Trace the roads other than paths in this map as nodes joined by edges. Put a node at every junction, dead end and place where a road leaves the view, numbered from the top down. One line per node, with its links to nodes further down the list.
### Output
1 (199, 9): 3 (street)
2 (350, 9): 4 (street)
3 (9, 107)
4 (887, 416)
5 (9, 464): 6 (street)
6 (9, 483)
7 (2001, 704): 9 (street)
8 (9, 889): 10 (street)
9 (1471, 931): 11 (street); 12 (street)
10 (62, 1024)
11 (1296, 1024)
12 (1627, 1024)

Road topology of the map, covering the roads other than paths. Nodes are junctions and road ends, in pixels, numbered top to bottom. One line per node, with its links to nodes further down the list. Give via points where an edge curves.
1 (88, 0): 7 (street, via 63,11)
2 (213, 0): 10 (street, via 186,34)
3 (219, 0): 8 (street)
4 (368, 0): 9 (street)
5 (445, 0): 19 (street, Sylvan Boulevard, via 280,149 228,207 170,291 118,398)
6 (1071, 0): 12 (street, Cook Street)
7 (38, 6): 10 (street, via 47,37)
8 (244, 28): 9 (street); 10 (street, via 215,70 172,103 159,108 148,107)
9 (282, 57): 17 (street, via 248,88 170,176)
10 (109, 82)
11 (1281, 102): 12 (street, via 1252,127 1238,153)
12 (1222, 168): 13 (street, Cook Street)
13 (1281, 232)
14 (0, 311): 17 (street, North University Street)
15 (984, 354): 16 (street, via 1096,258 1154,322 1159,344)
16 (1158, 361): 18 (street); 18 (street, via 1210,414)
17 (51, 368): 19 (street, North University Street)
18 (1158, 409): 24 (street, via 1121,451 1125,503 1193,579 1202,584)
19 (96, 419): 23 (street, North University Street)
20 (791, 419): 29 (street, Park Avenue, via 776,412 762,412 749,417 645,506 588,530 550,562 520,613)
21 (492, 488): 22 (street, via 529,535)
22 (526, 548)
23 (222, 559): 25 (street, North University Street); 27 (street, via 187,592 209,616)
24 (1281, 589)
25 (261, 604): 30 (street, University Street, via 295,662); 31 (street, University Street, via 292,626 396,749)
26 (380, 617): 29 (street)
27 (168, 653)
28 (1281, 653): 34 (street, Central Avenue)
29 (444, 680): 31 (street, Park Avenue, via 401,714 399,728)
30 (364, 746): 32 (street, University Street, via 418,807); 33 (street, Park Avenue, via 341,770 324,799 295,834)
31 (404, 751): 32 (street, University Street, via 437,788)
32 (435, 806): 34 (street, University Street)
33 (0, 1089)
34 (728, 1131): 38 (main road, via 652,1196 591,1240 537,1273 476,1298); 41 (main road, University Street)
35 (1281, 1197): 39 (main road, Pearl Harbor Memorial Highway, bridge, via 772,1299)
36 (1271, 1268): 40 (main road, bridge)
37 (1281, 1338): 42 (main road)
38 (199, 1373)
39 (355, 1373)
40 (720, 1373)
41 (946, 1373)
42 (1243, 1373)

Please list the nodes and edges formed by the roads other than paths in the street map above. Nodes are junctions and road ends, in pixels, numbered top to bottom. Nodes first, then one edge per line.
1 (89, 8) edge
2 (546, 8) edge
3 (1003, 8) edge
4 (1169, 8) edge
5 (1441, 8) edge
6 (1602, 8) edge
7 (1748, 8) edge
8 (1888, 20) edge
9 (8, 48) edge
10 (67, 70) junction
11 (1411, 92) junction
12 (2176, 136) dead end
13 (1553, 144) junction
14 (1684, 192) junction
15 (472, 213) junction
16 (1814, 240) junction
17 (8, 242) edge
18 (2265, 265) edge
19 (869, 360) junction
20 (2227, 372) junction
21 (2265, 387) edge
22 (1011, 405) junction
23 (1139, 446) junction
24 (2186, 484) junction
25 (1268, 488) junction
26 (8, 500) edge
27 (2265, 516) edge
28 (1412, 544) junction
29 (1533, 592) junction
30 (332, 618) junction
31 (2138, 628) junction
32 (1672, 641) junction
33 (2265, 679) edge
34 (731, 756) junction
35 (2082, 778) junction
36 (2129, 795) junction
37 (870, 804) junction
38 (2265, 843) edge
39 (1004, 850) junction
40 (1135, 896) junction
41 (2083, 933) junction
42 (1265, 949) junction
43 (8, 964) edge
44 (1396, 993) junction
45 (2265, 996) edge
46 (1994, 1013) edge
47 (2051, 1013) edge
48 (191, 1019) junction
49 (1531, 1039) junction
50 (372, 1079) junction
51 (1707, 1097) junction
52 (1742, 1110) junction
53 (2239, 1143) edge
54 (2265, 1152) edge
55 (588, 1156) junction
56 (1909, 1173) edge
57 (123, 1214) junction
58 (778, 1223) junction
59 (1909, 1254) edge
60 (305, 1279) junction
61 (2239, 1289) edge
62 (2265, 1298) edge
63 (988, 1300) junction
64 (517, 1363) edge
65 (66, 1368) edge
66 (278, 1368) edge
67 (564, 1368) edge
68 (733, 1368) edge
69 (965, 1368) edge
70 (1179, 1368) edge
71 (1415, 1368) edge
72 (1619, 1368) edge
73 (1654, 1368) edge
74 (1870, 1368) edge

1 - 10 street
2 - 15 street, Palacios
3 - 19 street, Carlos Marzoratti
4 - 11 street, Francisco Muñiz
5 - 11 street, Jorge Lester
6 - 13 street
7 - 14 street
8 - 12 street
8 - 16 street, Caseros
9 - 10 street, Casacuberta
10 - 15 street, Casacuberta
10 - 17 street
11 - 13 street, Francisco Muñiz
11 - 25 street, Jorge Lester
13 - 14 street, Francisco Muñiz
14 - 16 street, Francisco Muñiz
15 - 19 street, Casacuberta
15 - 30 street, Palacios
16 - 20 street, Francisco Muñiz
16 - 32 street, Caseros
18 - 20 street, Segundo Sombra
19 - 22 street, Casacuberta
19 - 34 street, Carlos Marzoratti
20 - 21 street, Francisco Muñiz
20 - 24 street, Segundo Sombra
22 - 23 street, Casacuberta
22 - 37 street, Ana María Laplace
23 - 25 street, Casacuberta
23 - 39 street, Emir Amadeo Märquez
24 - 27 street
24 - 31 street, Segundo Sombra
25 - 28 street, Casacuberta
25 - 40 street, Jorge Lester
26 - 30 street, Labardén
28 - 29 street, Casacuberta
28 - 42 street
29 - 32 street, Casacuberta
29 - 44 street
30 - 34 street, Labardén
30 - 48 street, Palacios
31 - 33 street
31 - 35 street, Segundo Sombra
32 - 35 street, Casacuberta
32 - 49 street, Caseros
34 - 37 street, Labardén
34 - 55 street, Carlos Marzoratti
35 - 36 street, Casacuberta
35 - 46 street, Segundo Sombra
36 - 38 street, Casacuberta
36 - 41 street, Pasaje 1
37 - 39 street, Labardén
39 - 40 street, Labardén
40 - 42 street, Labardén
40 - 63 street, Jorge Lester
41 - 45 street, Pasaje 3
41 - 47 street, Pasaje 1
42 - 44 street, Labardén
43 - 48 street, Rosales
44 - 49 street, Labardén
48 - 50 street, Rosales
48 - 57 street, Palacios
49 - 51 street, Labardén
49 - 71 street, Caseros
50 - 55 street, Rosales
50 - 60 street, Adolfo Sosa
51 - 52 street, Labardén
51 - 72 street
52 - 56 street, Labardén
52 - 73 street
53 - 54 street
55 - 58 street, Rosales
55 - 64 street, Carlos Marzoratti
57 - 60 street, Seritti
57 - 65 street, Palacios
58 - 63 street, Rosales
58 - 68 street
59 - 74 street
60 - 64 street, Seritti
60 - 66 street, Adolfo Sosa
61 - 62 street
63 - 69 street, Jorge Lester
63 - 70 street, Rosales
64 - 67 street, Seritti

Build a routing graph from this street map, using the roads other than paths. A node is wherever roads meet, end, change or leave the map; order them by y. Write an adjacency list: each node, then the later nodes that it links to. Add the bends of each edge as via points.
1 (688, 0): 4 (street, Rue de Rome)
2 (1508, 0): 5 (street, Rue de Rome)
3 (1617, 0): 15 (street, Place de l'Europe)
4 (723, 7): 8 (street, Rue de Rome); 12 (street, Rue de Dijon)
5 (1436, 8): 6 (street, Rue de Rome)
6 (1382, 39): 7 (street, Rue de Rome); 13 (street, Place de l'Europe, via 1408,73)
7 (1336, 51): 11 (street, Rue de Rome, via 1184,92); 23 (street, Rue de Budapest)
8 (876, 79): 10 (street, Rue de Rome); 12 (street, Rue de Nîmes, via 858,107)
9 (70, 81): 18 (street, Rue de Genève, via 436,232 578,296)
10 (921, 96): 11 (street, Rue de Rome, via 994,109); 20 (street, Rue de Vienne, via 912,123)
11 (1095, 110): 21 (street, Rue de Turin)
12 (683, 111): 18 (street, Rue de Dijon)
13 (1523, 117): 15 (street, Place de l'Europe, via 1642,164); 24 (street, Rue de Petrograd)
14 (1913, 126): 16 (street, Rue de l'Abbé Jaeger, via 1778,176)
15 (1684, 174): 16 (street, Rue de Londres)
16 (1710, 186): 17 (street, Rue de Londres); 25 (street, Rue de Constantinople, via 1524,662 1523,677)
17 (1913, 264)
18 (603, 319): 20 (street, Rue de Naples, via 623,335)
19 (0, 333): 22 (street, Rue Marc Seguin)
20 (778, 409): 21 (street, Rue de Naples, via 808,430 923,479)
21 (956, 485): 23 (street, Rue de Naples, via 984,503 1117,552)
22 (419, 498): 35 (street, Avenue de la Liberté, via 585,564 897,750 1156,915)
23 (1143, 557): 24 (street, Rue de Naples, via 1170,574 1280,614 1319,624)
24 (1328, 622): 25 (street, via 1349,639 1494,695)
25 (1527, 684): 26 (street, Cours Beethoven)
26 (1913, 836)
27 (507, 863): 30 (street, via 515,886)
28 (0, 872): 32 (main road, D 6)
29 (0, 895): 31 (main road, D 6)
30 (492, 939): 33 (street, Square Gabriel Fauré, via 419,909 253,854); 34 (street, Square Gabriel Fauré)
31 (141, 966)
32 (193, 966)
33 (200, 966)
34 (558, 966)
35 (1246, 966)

---

[WORK INSTRUCTIONS] Bring together all lines in the records where the word "Pasaje" is found.

[SOLUTION TO THE EXERCISE]
36 - 41 street, Pasaje 1
41 - 45 street, Pasaje 3
41 - 47 street, Pasaje 1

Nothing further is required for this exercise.